** Work to complete **
Among the entries, find the lines with the string "Dallas" and copy them.
(Dataset excerpts)
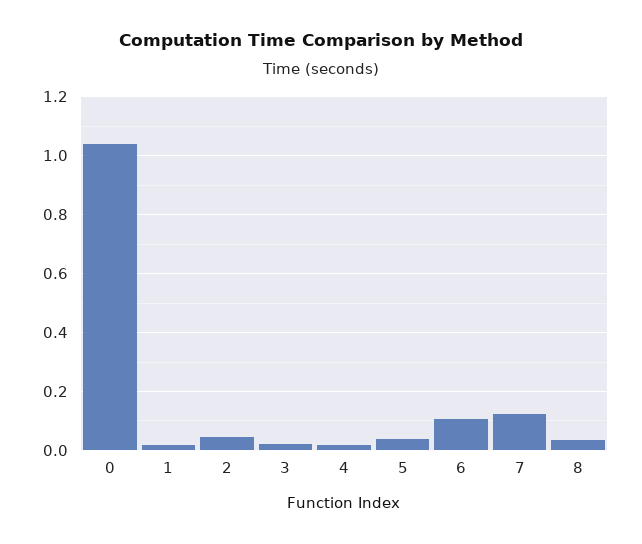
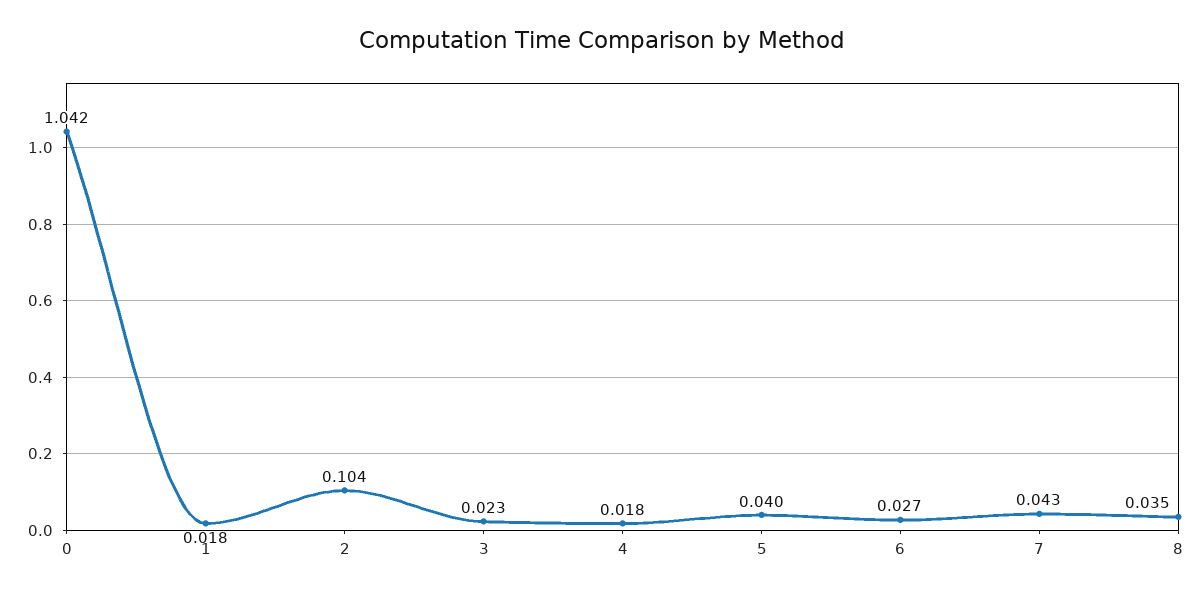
  {
    "0": 1.042,
    "1": 0.018,
-   "2": 0.05,
+   "2": 0.104,
    "3": 0.023,
    "4": 0.018,
    "5": 0.04,
-   "6": 0.1,
+   "6": 0.027,
-   "7": 0.125,
+   "7": 0.043,
    "8": 0.035
  }

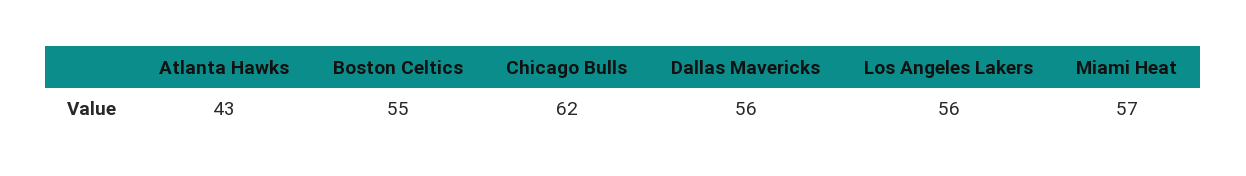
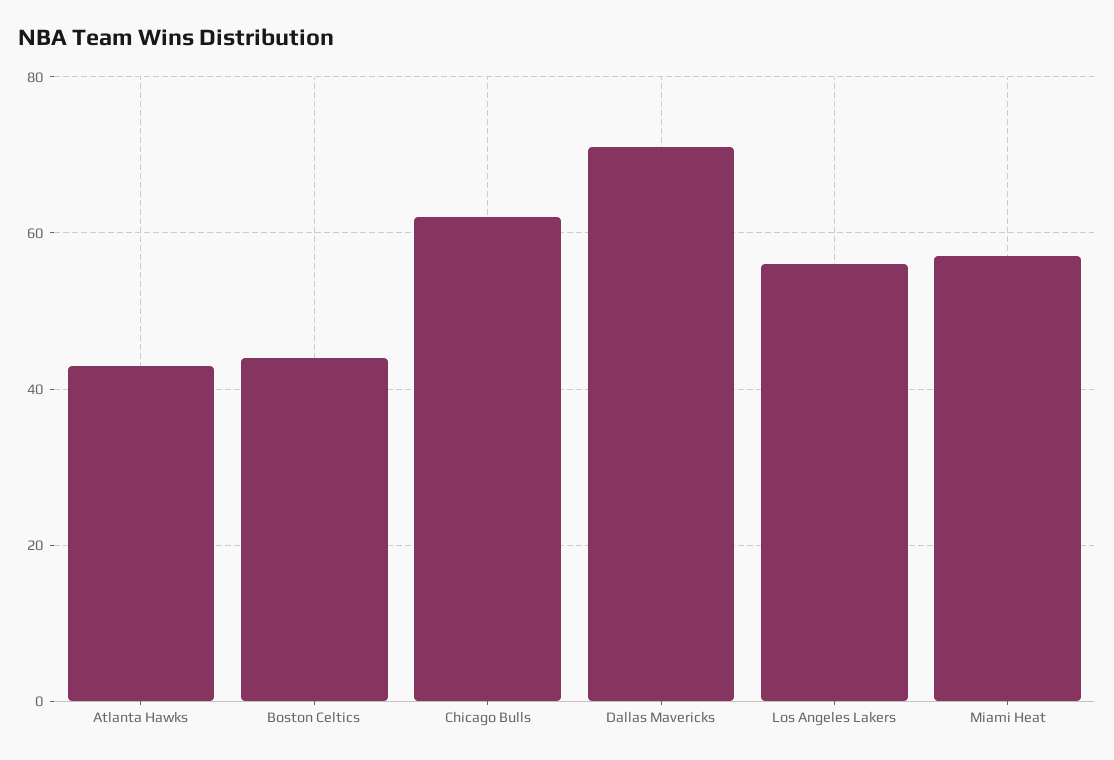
  {
    "Atlanta Hawks": 43,
-   "Boston Celtics": 55,
+   "Boston Celtics": 45,
    "Chicago Bulls": 62,
-   "Dallas Mavericks": 56,
+   "Dallas Mavericks": 70,
    "Los Angeles Lakers": 56,
    "Miami Heat": 57
  }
(End Dataset excerpts)
** Solved problem **
-   "Dallas Mavericks": 56,
+   "Dallas Mavericks": 70,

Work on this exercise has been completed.